1788, n°48, 17 février, Variétés, Aux Auteurs du Journal.

Messieurs,

Grâces ! mille grâces soient rendues au Ministre et au Corps municipal qui réalisent aujourd’hui les rêves que faisaient depuis un siècle les bons Parisiens sur les embellissements et la salubrité de la Cité.

Les maisons qui embarrassaient les ponts en les surchargeant sont presque toutes abattues ; deux quais sortent de dessous les masures qui en masquaient la vue ; mais ce n’est pas de l’énumération de ces utiles changements que je désire occuper le Public, c’est de la destination d’un de ces quais au Marché aux fleurs.

Le quai de la Ferraille, où se tient actuellement ce Marché, est le plus fréquenté des quais de Paris : il est obstrué d’échoppes, tour à tour proscrites et tolérées ; c’est le rendez-vous des Enrôleurs, des Charlatans, des Chansonniers, des Oiseleurs, des Regrattiers de tout genre ; sans parler des beignets qu’on frit su matin au soir sur ce quai ; il faut avouer que les avenues du Temple de Flore sont bien dégoûtantes.

On a destiné à la vente des fruits d’écorce l’emplacement qui est en face de la statue de Henri IV ; personne n’a réclamé, quoique cet étalage rétrécisse un peu la voie publique, il serait seulement à désirer que les échoppes fussent d’une forme plus agréable.

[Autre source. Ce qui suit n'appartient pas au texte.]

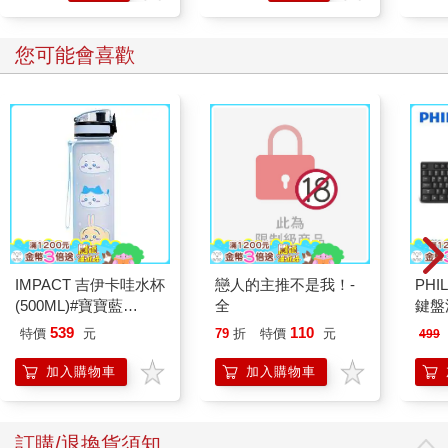
【步行時程】全程約1小時分左右
購物
購物
車
車
您可能會喜歡
大艽宮古道登山口→15分╱溪石亭越稜點→25分╱百吉隧道口往
石門水庫的承恩路。
Historic Trail 02
隘寮遺跡見證歷史：福山巖登山步道
【路線困難度】★★
【尋訪重點】：探訪清朝實施撫墾制度昔日隘寮的遺跡。
IMPACT 吉伊卡哇水杯
戀人的主推不是我！-
PHI
【走讀歷史】
(500ML)#寶寶藍
全
鍵盤滑
IMCHB01LB
539
110
特價
元
79
折
特價
元
499
伊能嘉矩在一八九七年六月五日的《巡台日乘》上，紀錄著清朝
實施撫墾制度，在此區設置隘寮的來由。不論是清朝或日據時
加入購物車
加入購物車
代，為了開發台灣山區樟腦等資源，與世居深山的原住民族常常
發生衝突，所以由平地進入山區的第一道山脈稜線，因天然的地
理屏障，自然成為最佳的防守陣線。執政者於稜線上的山頭展望
訂購/退換貨須知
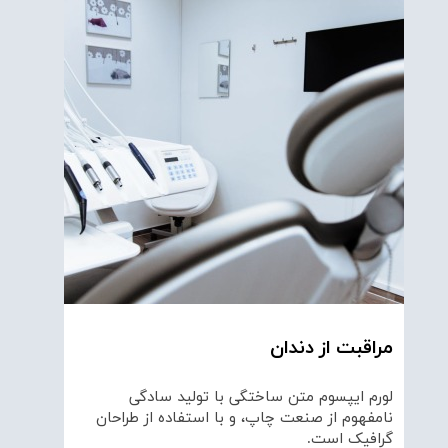
مراقبت از دندان
لورم ایپسوم متن ساختگی با تولید سادگی
نامفهوم از صنعت چاپ، و با استفاده از طراحان
گرافیک است.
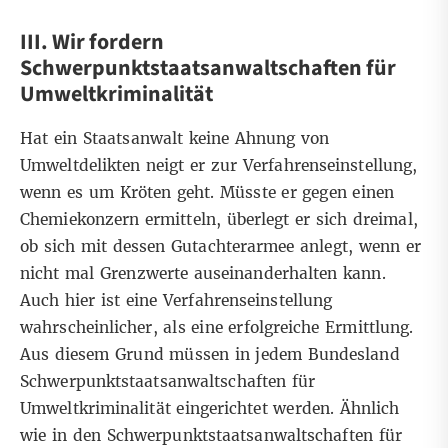
III. Wir fordern
Schwerpunktstaatsanwaltschaften für
Umweltkriminalität
Hat ein Staatsanwalt keine Ahnung von
Umweltdelikten neigt er zur Verfahrenseinstellung,
wenn es um Kröten geht. Müsste er gegen einen
Chemiekonzern ermitteln, überlegt er sich dreimal,
ob sich mit dessen Gutachterarmee anlegt, wenn er
nicht mal Grenzwerte auseinanderhalten kann.
Auch hier ist eine Verfahrenseinstellung
wahrscheinlicher, als eine erfolgreiche Ermittlung.
Aus diesem Grund müssen in jedem Bundesland
Schwerpunktstaatsanwaltschaften für
Umweltkriminalität eingerichtet werden. Ähnlich
wie in den Schwerpunktstaatsanwaltschaften für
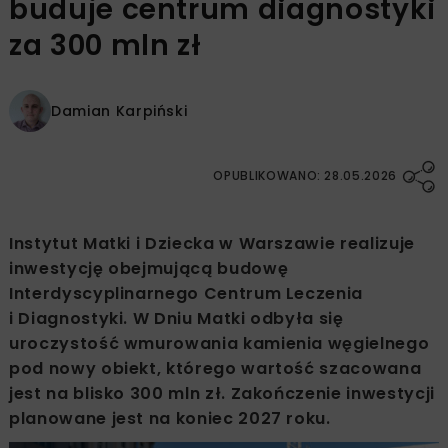
buduje centrum diagnostyki
za 300 mln zł
Damian Karpiński
OPUBLIKOWANO: 28.05.2026
Instytut Matki i Dziecka w Warszawie realizuje
inwestycję obejmującą budowę
Interdyscyplinarnego Centrum Leczenia
i Diagnostyki. W Dniu Matki odbyła się
uroczystość wmurowania kamienia węgielnego
pod nowy obiekt, którego wartość szacowana
jest na blisko 300 mln zł. Zakończenie inwestycji
planowane jest na koniec 2027 roku.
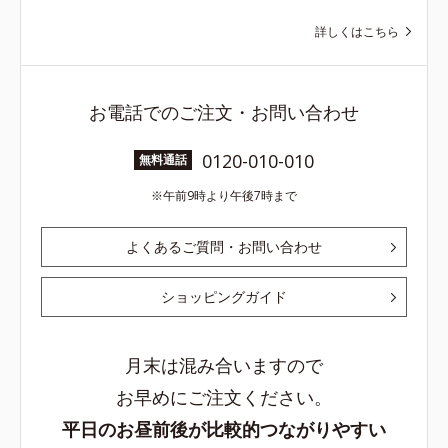
詳しくはこちら
お電話でのご注文・お問い合わせ
0120-010-010
無料通話
午前9時より午後7時まで
よくあるご質問・お問い合わせ
ショッピングガイド
月末は混み合いますので
お早めにご注文ください。
平日のお昼前後が比較的つながりやすい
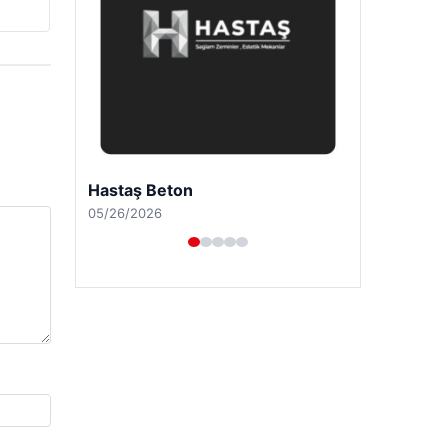
Hastaş Beton
05/26/2026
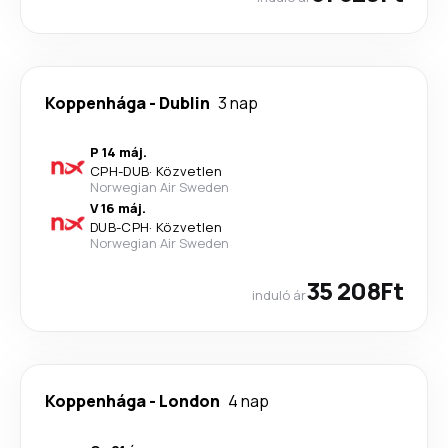
Koppenhága
-
Dublin
3 nap
P 14 máj.
CPH
-
DUB
·
Közvetlen
Norwegian Air Sweden
V 16 máj.
DUB
-
CPH
·
Közvetlen
Norwegian Air Sweden
35 208Ft
induló ár
Koppenhága
-
London
4 nap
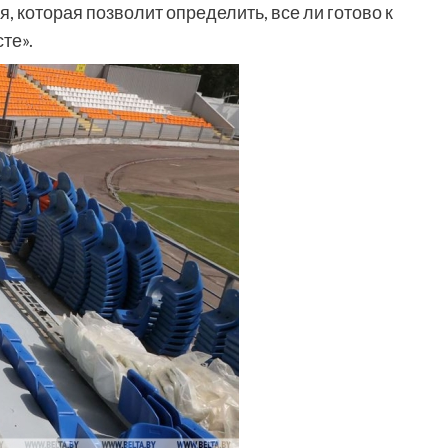
я, которая позволит определить, все ли готово к
те».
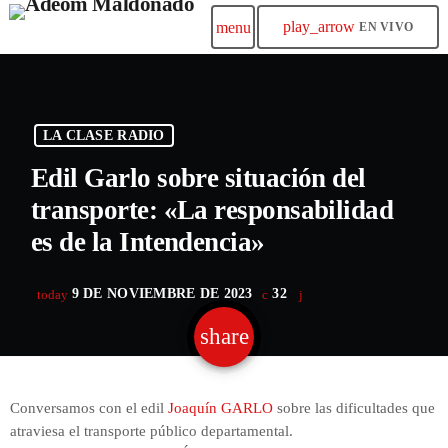
play_arrow
menu
EN VIVO
LA CLASE RADIO
Edil Garlo sobre situación del
transporte: «La responsabilidad
es de la Intendencia»
9 DE NOVIEMBRE DE 2023
32
today
share
email
Conversamos con el edil
Joaquín GARLO
sobre las dificultades que
atraviesa el transporte público departamental.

Traitons Flore aussi bien que Pomone, et plaçons-là sur le quai des Gêvres, qui, formant une saillie sur la rivière, donne un large emplacement. C’est pour un Marché aux fleurs la plus belle exposition ; aperçu des deux rives depuis le pont Neuf jusqu’au pont Marie ; en perspective de l’Isle S Louis, du pont Rouge, de l’Isle Notre-Dame, etc, ce sera le coup d’œil le plus agréable ; bien entendu qu’on ne tolérera point d’échoppes sur cet emplacement.

Les jours auxquels le Marché des fleurs ne tiendra pas, on pourra y laisser étaler les Marchandes de pommes, de cerises, de noix ; enfin que ce local soit exclusivement destiné aux dons de la terre.

Je crois que la destination que je propose de l’emplacement du quai des Gesvres pour un Marché aux fleurs réunirait les suffrages des habitants de la Capitale, et que dès lors elle ne peut qu’être accueillie par la Ville.